Training

Learning Plans for 2020

Data Professionals in 2020

The technology landscape in 2020 and beyond is changing rapidly. Like all of my fellow data platform professionals, I know that I have to stay on top of the latest technologies. Unlike the past, Microsoft is fully embracing the open-source world. To stay relevant, my comfortable enclave of SQL Server, C#, and ASP.NET must expand to include tools I’ve avoided, up to this point.

My  Background

As you may already know, I started out working with MySQL back around 2002. My teammates and I had several websites and processes running on our desktops. I can neither confirm nor deny the usage of “Do not unplug” sticky notes at this time. In 2003, when IT detected our “under the desk” servers, IT shut us down and forced us to move to corporate supported SQL Servers. And the rest is history. I’ve been working with SQL Server since then, including Reporting Services, Integration Services, and Analysis Services. As of this writing, I am studying for the SQL Server 2016 certification exams, so I am still working with SQL Server day in and day out.

Changes on the Horizon

In my current role, I support SQL Server users in offices all over the world.  My day-to-day tasks usually occur on the development side of SQL Server. This includes performance tuning, optimizations, and report creation. I occasionally work on the infrastructure side of SQL Server, to keep that skill set sharp.

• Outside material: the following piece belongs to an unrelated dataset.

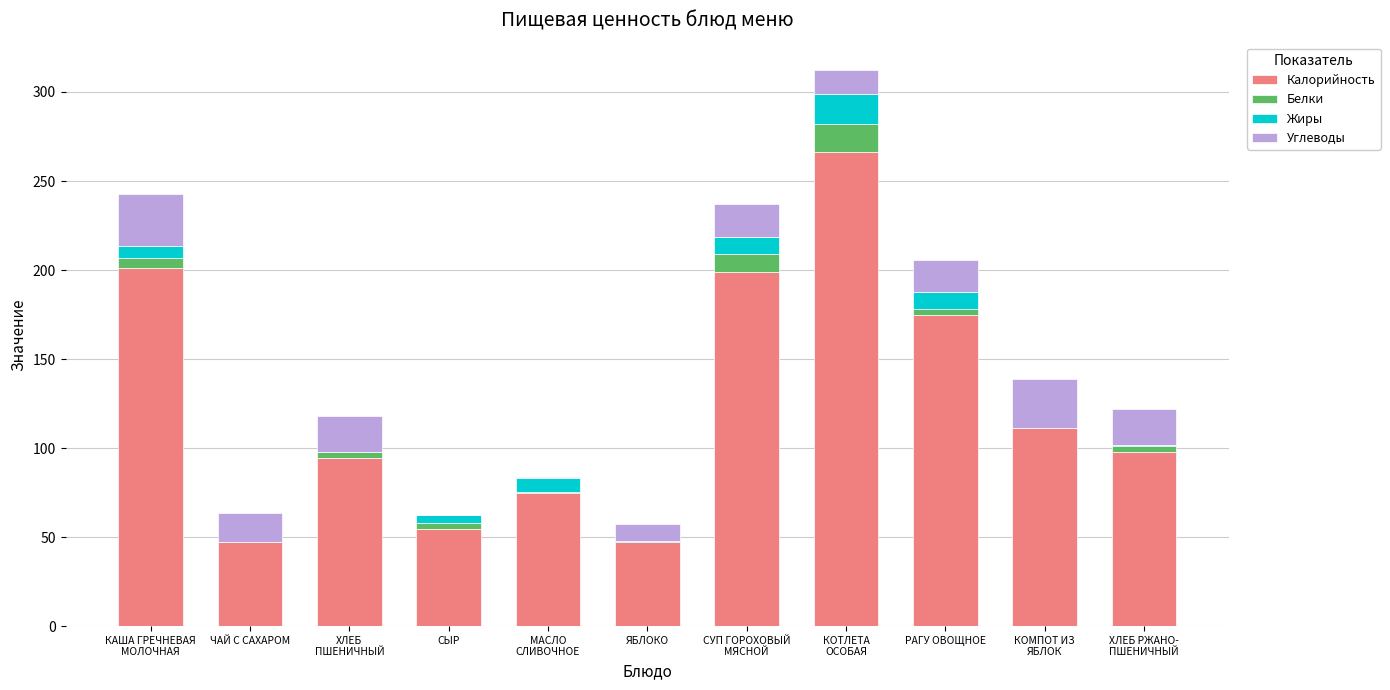

At which label is Калорийность closest to 156?

РАГУ ОВОЩНОЕ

 For the past couple of years, I was all in on SQL Server. I kept sharpening my skills, consuming all I could from all of the SQL Server celebrities. However, the dev teams were starting to introduce outside tools to our infrastructure. As the months passed, we noticed different teams were using things like Postgres, Node, Hadoop, MongoDB, CouchDB, and more. All of a sudden, we had Linux servers running alongside our Windows servers. The days of the full .NET stack were gone before my team noticed.

Hitting the Books Again

For 2020 I’ve decided to learn the following technologies for the following reasons:

  1. Node JS – It looks like JavaScript is everywhere. I figured Node JS is a good starting point
  2. TypeScript – I looked at TypeScript a bit in 2019 but decided to focus on Node JS first. The reason being is that I wanted to learn JavaScript fundamentals before moving up to a superset of JavaScript. 
  3. MongoDB – There were several open-source data platforms to choose from. I am going with MongoDB because I purchased a training class that leverages MongoDB on the back end.